Roller coaster at Kings Dominion

Rapterra is a steel launched wing roller coaster at Kings Dominion in Doswell, Virginia.
 It is the world's tallest and longest-launched wing roller coaster.

==History==
===Removal of Volcano===

Volcano: The Blast Coaster was an inverted launched coaster that operated at the park from 1998 to early 2018, situated inside of the preceding Smurf Mountain structure.
In February 2019, Kings Dominion announced that Volcano had been decommissioned, citing issues with reliability, rider capacity, and overall customer satisfaction. By May of the same year, the entire attraction had been fully demolished.

The removal of Volcano left a sizable empty site in the park, sparking discussions for a replacement as early as 2019; it was then that Bolliger & Mabillard first drafted a wing coaster layout for the land. However, the park's closure during 2020 per the COVID-19 pandemic and retirement of The Crypt after the 2019 season contributed to Tumbili taking priority as a replacement for the latter. The coaster opened in March 2022, bringing with it the reimagining of Safari Village as Jungle X-Pedition and thematic foundation for future attractions.

===Preparation & Construction===
Plans were submitted to Hanover County, Virginia in December 2023 for the construction of Amendment 47, a new roller coaster project to be located where Volcano: The Blast Coaster previously stood. Construction had already commenced when the park opened for the season in March 2023, with groundwork in full swing and the first concrete foundations being poured.

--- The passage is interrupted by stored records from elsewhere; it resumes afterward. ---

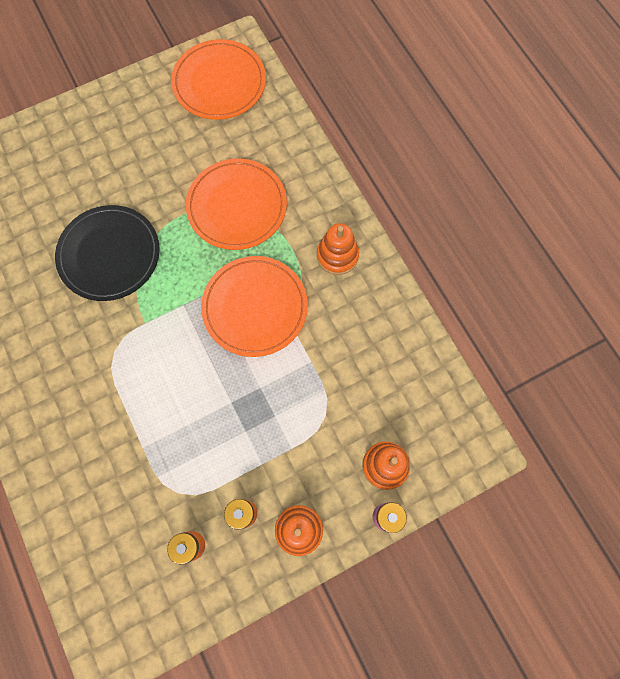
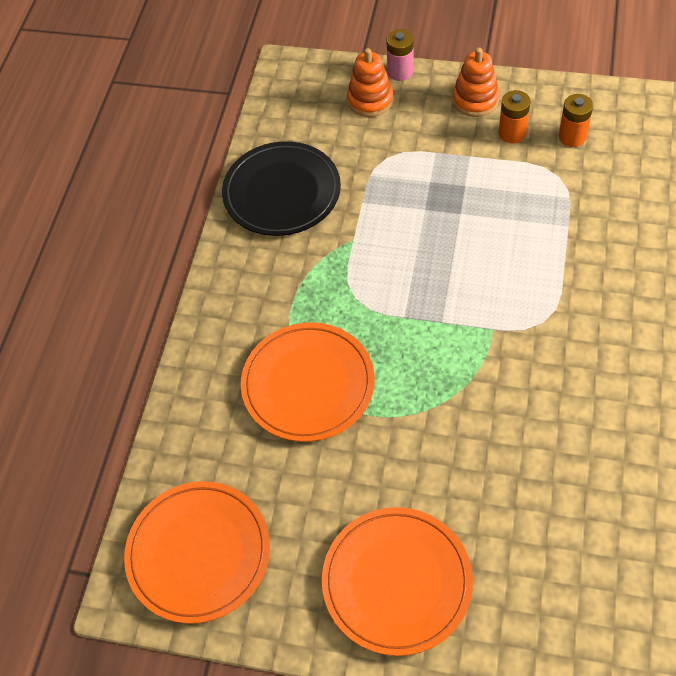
camera: 135 degrees left, 15 degrees down
(109, 255) = (484, 423): black plate -> black plate (282, 192)
(255, 307) = (373, 276): orange plate -> orange plate (397, 582)
(337, 256) = (255, 271): orange stacking toy -> none

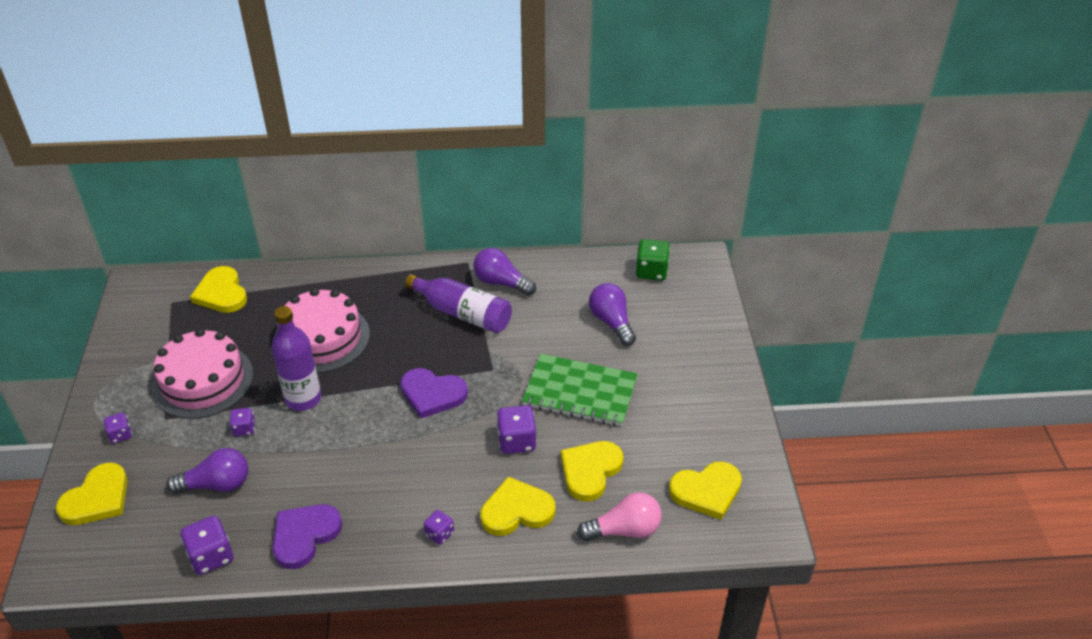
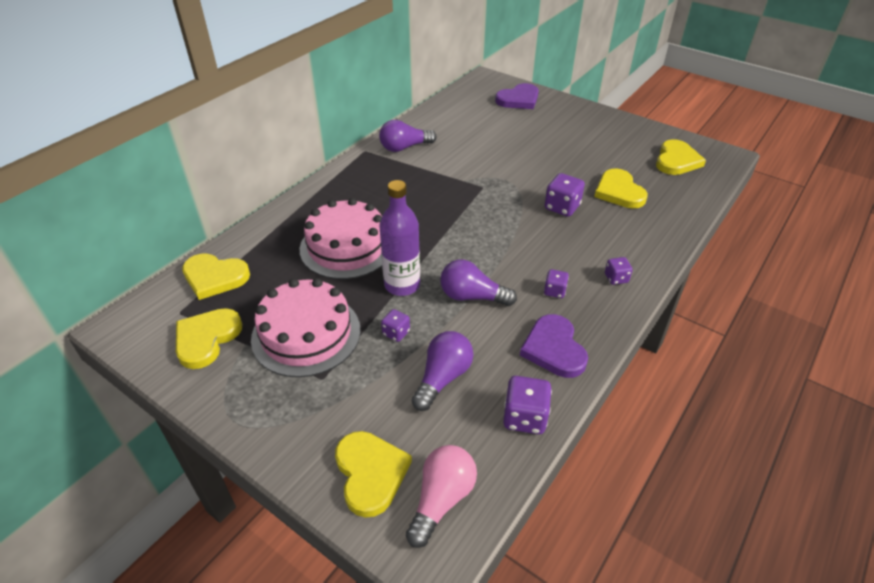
camera: 50 degrees left, 0 degrees up
(120, 435) = (305, 419): purple dice -> purple dice (554, 291)
(432, 394) = (475, 222): purple heart -> purple heart (518, 99)
(462, 313) = (412, 175): purple bottle -> none
(516, 510) = (625, 235): yellow heart -> yellow heart (206, 339)
(580, 392) = (545, 165): green notebook -> none
(612, 322) = (498, 127): purple light bulb -> purple light bulb (472, 296)
(624, 530) = (682, 202): pink light bulb -> pink light bulb (441, 499)
(651, 271) = (472, 96): green dice -> none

Roller coaster steel – including track and supports – began arriving at the end of May, with the first piece of brake run being placed on June 18, 2024. The tallest point of the ride was topped off at 8:22am on July 28 and the final track piece set in place on September 6, eighty days after installation began.

===Announcement===
Kings Dominion began promoting their mystery attraction during construction, with various teasers and clues gradually appearing around its work fences. On July 31, 2024, Kings Dominion officially announced Rapterra for the 2025 season.

== Ride Experience ==
After leaving the station, a small right hand turn leads the train onto the launch track. The trains are then launched at a speed of 65 mph in 4 seconds, before transitioning into a 145 ft "wingover turn". Following is a 119 ft dive loop alongside the station. After a 90 ft S-turn over the launch track, the train turns back around going through a "wing slide" over the pathway. As it reaches the back of the layout, the train goes through a corkscrew and airtime hill. The ride finishes with a 360° "raptor roll" and right turn into the final brake run that leads back into the station.

==Characteristics==
Rapterra is the second launched Wing Coaster by Bolliger & Mabillard to open in the United States, following Thunderbird at Holiday World in Indiana. It is 145 ft tall, 3086 ft long, and reaches a top speed of 65 mi/h throughout the ride. The coaster runs two 20-passenger trains, arranging riders in 5 rows with a pair on each side.